Stardew Valley tells precisely the story of an escape from modern life.

Escape

Overwhelmed, the protagonist opens a letter from their grandfather and finds a way out. Stardew Valley's world is utterly different from urban existence: blackberries in the grass, big fish on rainy days, sprouting fields, and moonlit jellyfish by the shore all bring joys absent from city living.

The game has no mandatory goals. Players can strive to earn money for a big house or simply wake up to socialize and go home at dusk. This resembles Kracauer's proposed "extreme boredom therapy": on a sunny afternoon, drawing the curtains to do nothing, letting native thoughts flow freely to rediscover small pleasures.

The game offers a path for reflection and resistance: restoring sensitivity, living without purpose, defining one's own way of being. Though the gameplay involves repetitive hoeing—a decidedly dull activity—the virtual world as an "escape" provides a sense of freedom.

Freedom

Stardew Valley's numerical system discourages capital accumulation. Early resource scarcity soon gives way to money becoming meaningless numbers. The most expensive item is a 2-million-gold return scepter, but the real joy lies in hearing your horse's clip-clop.

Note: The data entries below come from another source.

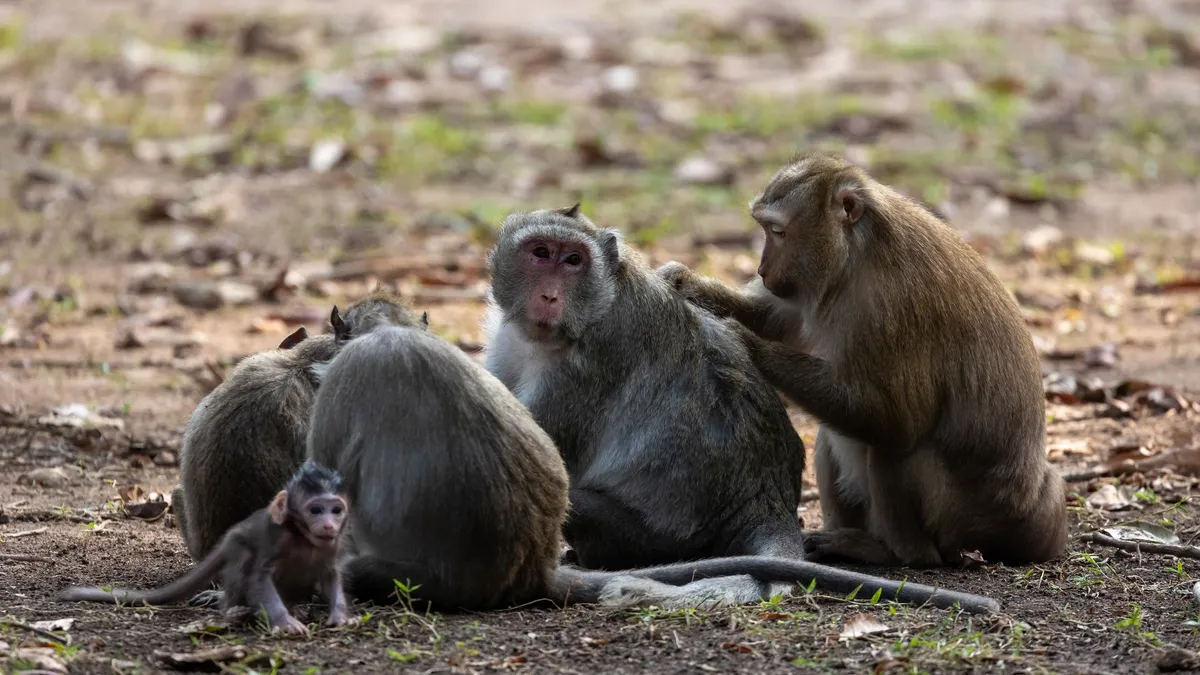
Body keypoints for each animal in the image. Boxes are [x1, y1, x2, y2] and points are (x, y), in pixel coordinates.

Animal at [62, 460, 352, 635]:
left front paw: (340, 616)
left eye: (336, 510)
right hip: (236, 549)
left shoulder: (333, 546)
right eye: (315, 510)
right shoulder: (275, 539)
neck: (303, 538)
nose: (328, 525)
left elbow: (331, 576)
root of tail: (227, 539)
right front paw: (284, 623)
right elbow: (259, 576)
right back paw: (235, 609)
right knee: (244, 562)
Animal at [657, 151, 1068, 568]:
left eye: (777, 231)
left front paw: (746, 344)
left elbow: (899, 419)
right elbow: (778, 319)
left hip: (962, 513)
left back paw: (896, 553)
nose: (762, 269)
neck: (856, 255)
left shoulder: (893, 305)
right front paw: (682, 282)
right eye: (766, 229)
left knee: (895, 447)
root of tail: (1027, 505)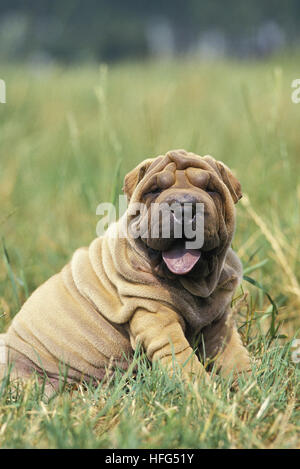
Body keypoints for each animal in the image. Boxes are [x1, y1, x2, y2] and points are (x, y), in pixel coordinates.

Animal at [0, 151, 251, 392]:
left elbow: (232, 352)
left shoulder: (219, 320)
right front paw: (200, 387)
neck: (194, 284)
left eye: (210, 189)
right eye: (155, 190)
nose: (183, 205)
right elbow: (180, 355)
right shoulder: (153, 314)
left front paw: (248, 382)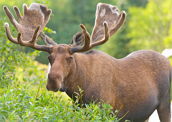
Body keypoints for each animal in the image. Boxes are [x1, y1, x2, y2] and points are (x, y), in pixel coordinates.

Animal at [3, 2, 171, 121]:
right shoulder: (78, 109)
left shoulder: (106, 110)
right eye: (49, 57)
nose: (52, 81)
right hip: (143, 114)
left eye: (70, 58)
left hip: (165, 103)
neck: (80, 90)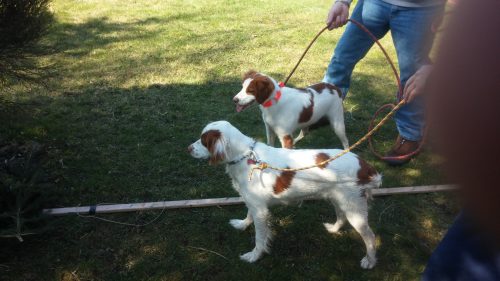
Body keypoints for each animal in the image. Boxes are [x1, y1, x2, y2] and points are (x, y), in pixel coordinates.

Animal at [189, 121, 380, 270]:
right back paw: (333, 229)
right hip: (339, 199)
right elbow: (248, 215)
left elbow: (259, 238)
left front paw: (254, 256)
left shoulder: (260, 210)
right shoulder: (253, 202)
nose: (188, 148)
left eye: (204, 141)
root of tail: (364, 164)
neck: (245, 157)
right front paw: (242, 224)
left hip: (354, 209)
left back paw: (369, 261)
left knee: (370, 236)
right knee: (341, 216)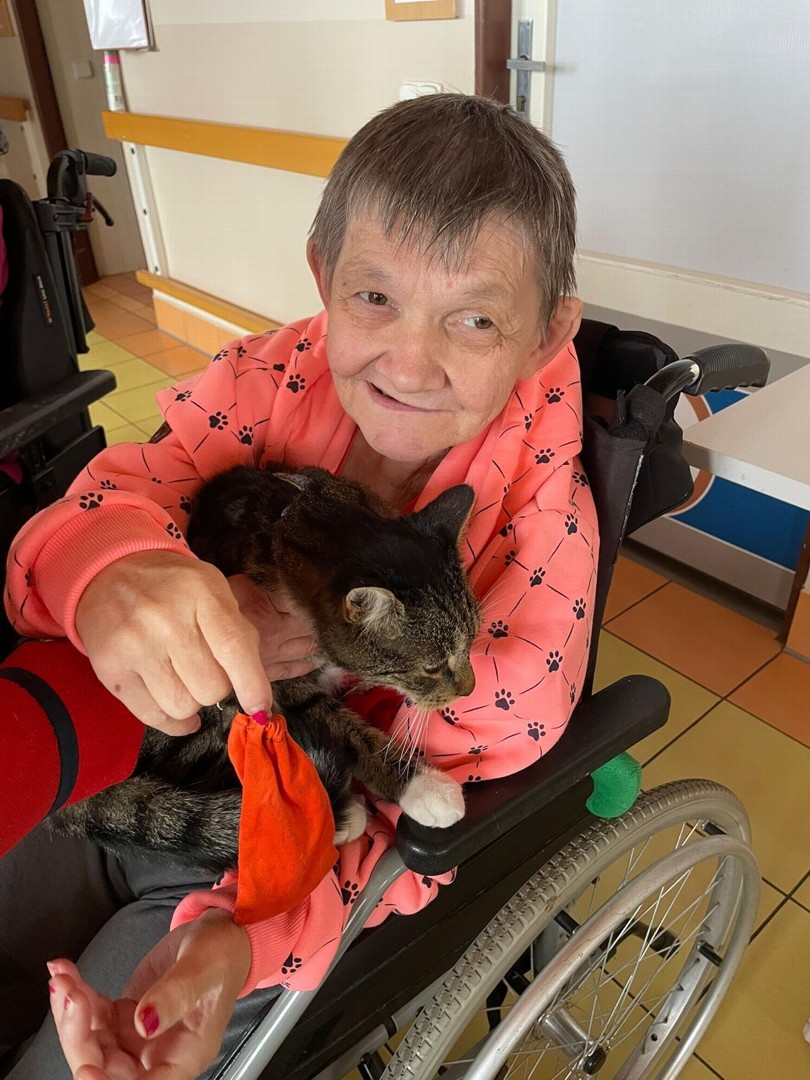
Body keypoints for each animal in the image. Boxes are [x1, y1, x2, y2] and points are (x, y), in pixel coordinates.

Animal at [51, 463, 482, 874]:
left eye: (473, 639)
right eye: (432, 667)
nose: (470, 688)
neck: (299, 521)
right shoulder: (282, 685)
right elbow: (346, 734)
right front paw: (424, 786)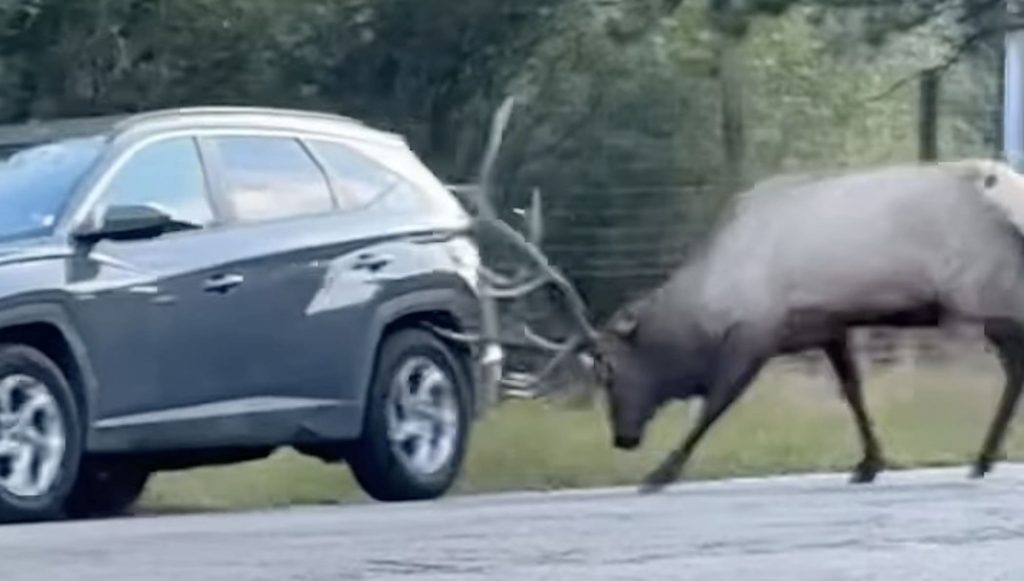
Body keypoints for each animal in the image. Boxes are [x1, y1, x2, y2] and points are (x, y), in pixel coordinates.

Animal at [445, 96, 1024, 495]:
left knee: (1014, 368)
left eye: (608, 369)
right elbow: (854, 391)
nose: (623, 439)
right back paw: (985, 456)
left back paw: (984, 457)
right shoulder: (827, 326)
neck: (706, 300)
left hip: (987, 291)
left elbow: (714, 405)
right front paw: (869, 463)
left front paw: (662, 472)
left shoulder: (756, 330)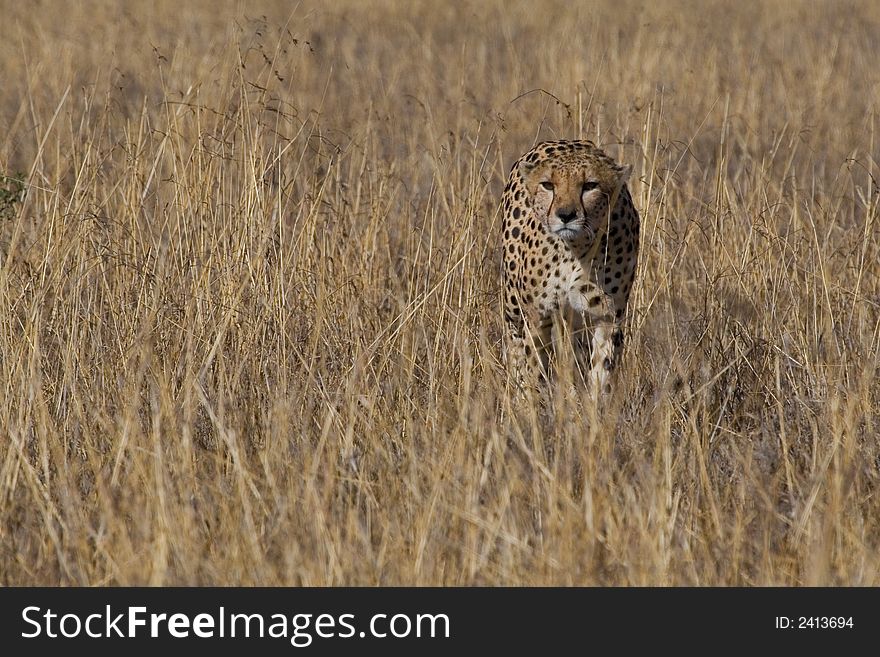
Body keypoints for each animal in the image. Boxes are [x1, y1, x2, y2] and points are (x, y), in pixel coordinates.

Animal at [502, 140, 640, 394]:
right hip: (514, 308)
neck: (574, 249)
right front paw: (531, 401)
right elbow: (533, 369)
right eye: (548, 185)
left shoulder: (607, 315)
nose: (566, 215)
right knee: (516, 348)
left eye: (590, 185)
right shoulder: (536, 317)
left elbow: (602, 372)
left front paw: (596, 402)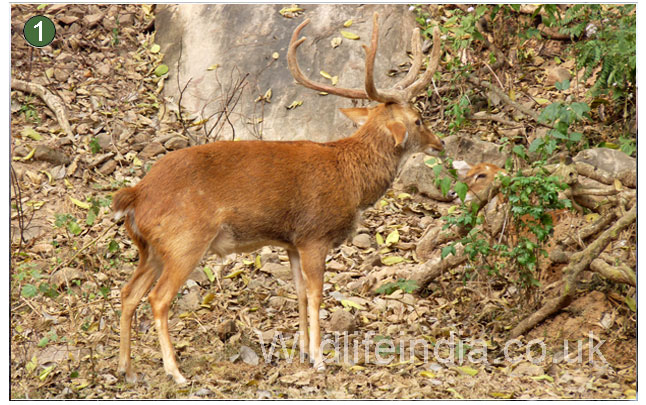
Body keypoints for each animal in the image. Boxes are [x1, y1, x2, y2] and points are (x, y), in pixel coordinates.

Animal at [112, 12, 446, 384]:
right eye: (418, 119)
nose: (440, 143)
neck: (352, 180)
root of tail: (136, 195)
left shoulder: (292, 241)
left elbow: (298, 291)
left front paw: (302, 350)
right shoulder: (315, 234)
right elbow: (316, 293)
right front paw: (319, 359)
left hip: (152, 248)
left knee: (128, 293)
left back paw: (126, 369)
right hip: (185, 240)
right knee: (158, 298)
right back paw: (175, 372)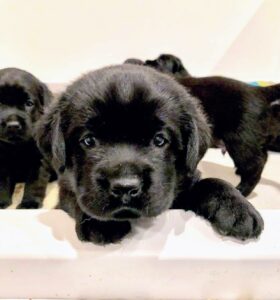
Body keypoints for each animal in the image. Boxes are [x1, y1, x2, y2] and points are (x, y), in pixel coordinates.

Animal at [0, 68, 53, 209]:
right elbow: (2, 182)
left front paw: (29, 203)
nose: (13, 125)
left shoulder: (38, 160)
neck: (16, 146)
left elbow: (34, 183)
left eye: (29, 103)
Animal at [36, 63, 262, 244]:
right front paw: (103, 224)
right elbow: (75, 197)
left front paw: (238, 209)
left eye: (159, 140)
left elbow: (211, 182)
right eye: (88, 140)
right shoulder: (66, 190)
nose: (125, 187)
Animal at [141, 53, 280, 197]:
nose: (146, 61)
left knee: (256, 164)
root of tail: (259, 91)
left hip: (240, 141)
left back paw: (242, 189)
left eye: (158, 61)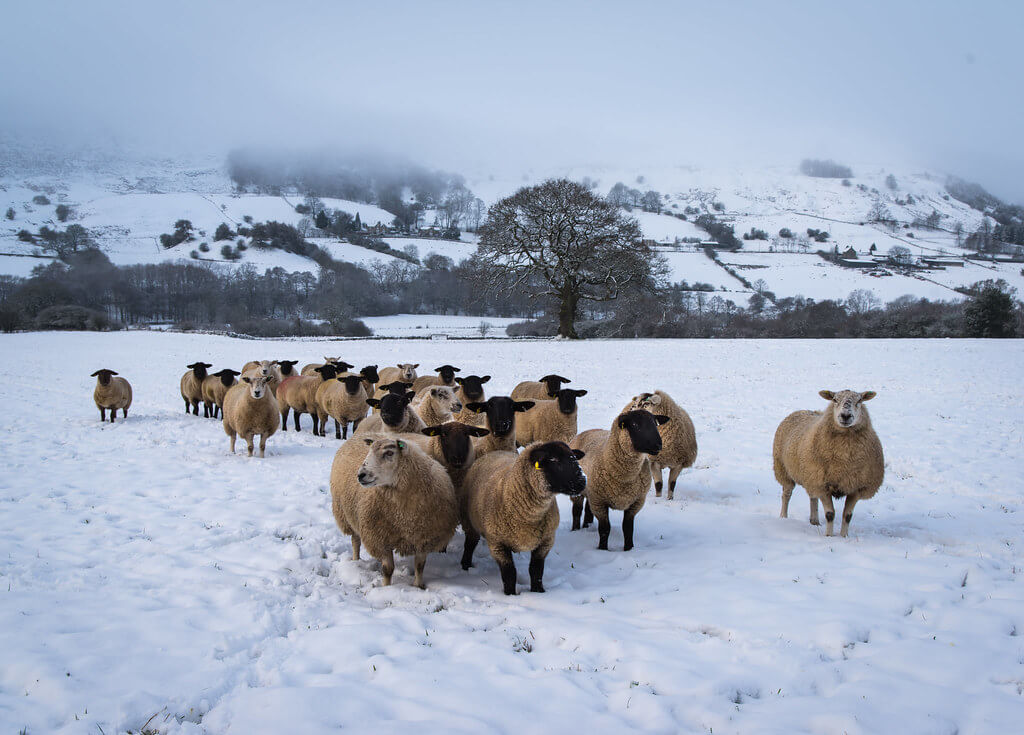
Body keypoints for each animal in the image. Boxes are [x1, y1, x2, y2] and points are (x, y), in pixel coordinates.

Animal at [329, 434, 458, 589]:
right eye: (369, 451)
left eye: (389, 453)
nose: (361, 475)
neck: (405, 517)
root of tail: (359, 435)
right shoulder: (379, 538)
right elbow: (388, 569)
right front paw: (386, 588)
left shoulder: (424, 538)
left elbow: (420, 566)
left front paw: (418, 586)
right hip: (347, 516)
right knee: (355, 541)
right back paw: (356, 560)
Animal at [462, 440, 589, 597]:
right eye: (553, 459)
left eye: (574, 456)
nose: (582, 481)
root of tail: (495, 452)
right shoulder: (497, 544)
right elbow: (509, 573)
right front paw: (510, 595)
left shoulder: (545, 541)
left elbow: (536, 570)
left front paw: (538, 591)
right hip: (469, 522)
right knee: (470, 544)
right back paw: (466, 566)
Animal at [569, 411, 671, 548]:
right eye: (635, 424)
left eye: (655, 423)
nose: (658, 445)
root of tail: (587, 431)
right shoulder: (600, 502)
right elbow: (605, 529)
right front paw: (602, 549)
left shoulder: (636, 502)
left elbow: (628, 528)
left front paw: (629, 548)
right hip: (578, 491)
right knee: (577, 511)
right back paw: (575, 530)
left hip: (591, 493)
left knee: (587, 510)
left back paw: (587, 527)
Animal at [770, 388, 884, 536]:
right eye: (835, 399)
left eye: (859, 401)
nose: (845, 416)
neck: (844, 461)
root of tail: (801, 410)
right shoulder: (823, 485)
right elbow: (830, 514)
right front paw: (829, 536)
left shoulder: (856, 487)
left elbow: (847, 516)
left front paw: (844, 536)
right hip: (784, 470)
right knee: (786, 495)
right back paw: (783, 516)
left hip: (811, 476)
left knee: (813, 497)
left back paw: (814, 521)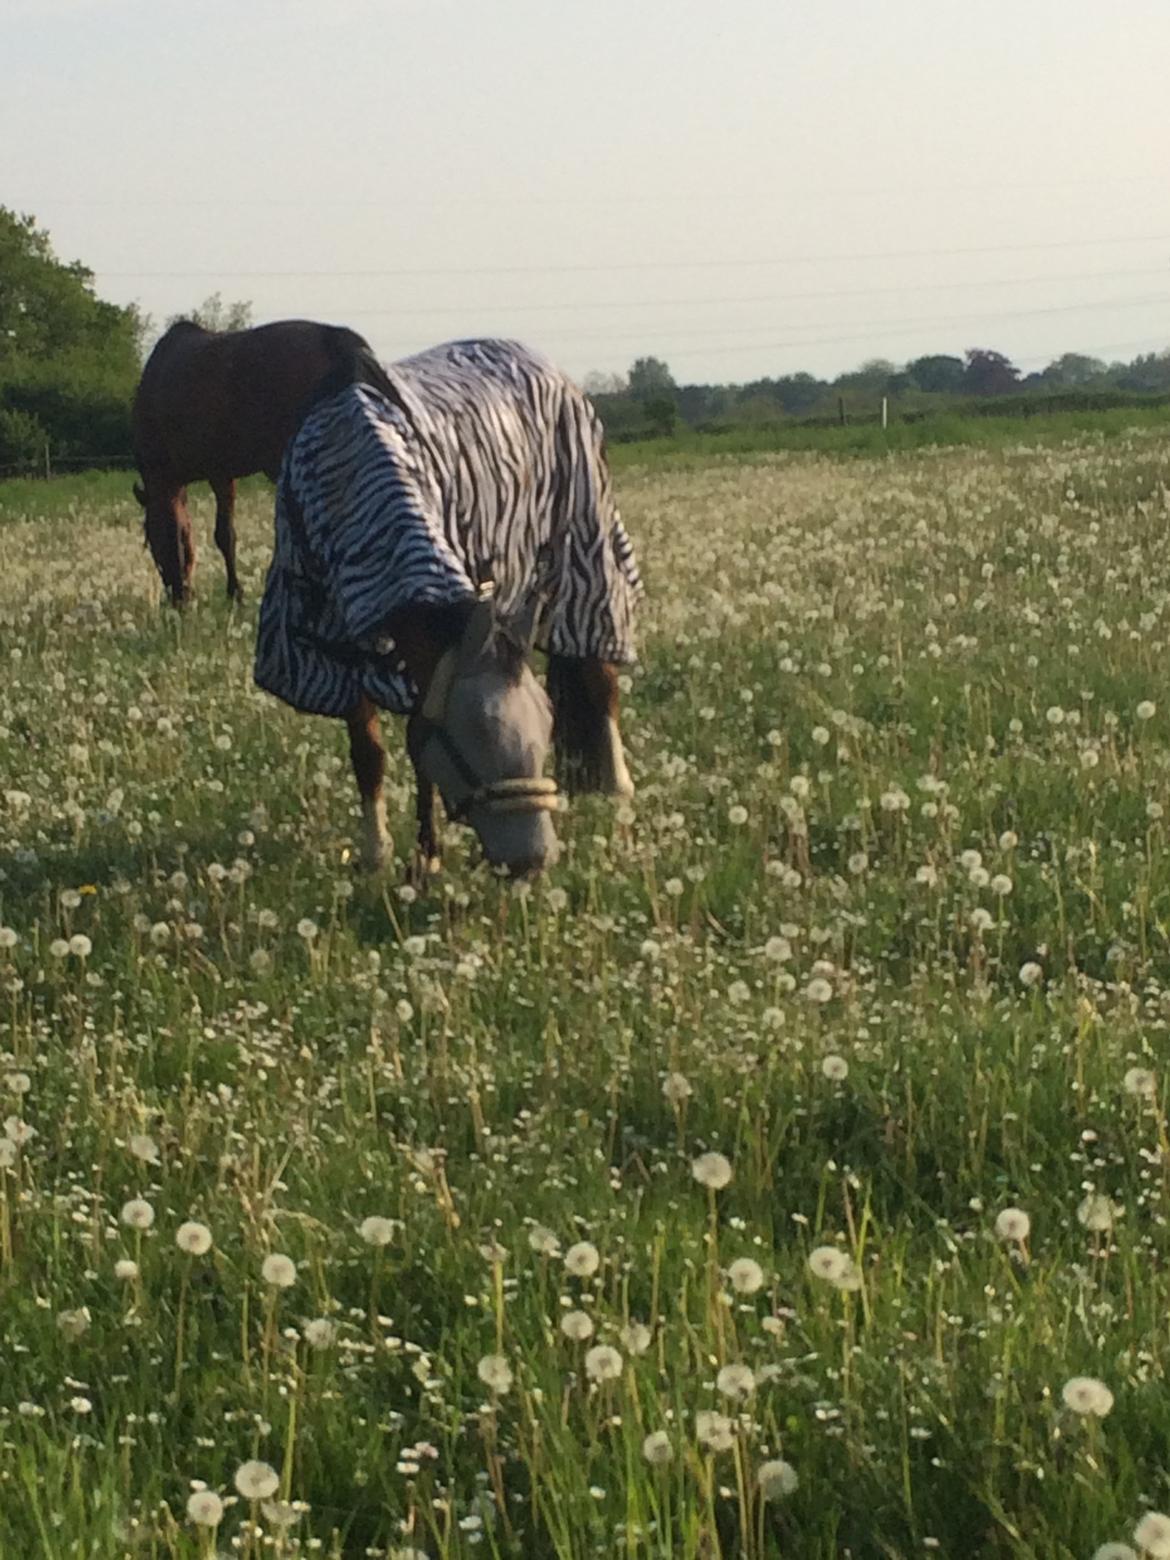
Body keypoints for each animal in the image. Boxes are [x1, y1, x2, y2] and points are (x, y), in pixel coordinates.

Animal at [132, 318, 375, 605]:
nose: (178, 597)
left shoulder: (210, 474)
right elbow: (224, 534)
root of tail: (334, 339)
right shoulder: (223, 475)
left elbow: (215, 533)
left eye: (151, 542)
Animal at [253, 337, 643, 877]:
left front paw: (425, 858)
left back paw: (621, 811)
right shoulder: (336, 642)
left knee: (601, 686)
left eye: (545, 726)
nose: (533, 861)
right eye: (476, 733)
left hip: (588, 570)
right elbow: (370, 753)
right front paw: (387, 856)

This recalls real-world "financial freedom." After achieving "Stardew financial freedom," players continue not to amass wealth but because this world holds things worth caring about. The game expresses a real-world value: freedom defines happiness; enjoy life itself while maintaining agency.

True pastoral idylls may not be as perfect as the game's. The internet has reached rural areas, and smartphones keep people under "the tyranny of the present." Fortunately, games provide imagination, carrying "alternative possibilities" and offering more "sense of freedom."

Meaning

Modern life provides "a sense of meaning": believing more consumption brings more happiness. Stardew Valley's popularity offers counterevidence—its joys occur not in industrialized cities but in pastoral settings.

Of course, modernization games like Industry Giant and Cities: Skylines are also popular. Games can provide countless answers. Modernity's dilemmas are human dilemmas; critiquing modernity doesn't mean "returning to antiquity."

Those trapped in urban life may not understand "modernity" conceptually but indeed live its dilemmas. Stardew Valley offers a small refuge, but upon exiting, people still face their own lives.

In 2017, Steam awarded Stardew Valley the "The world has become extremely harsh—let us walk forward hand in hand" prize. Compared to harsh reality, Stardew Valley is a world we'd rather inhabit.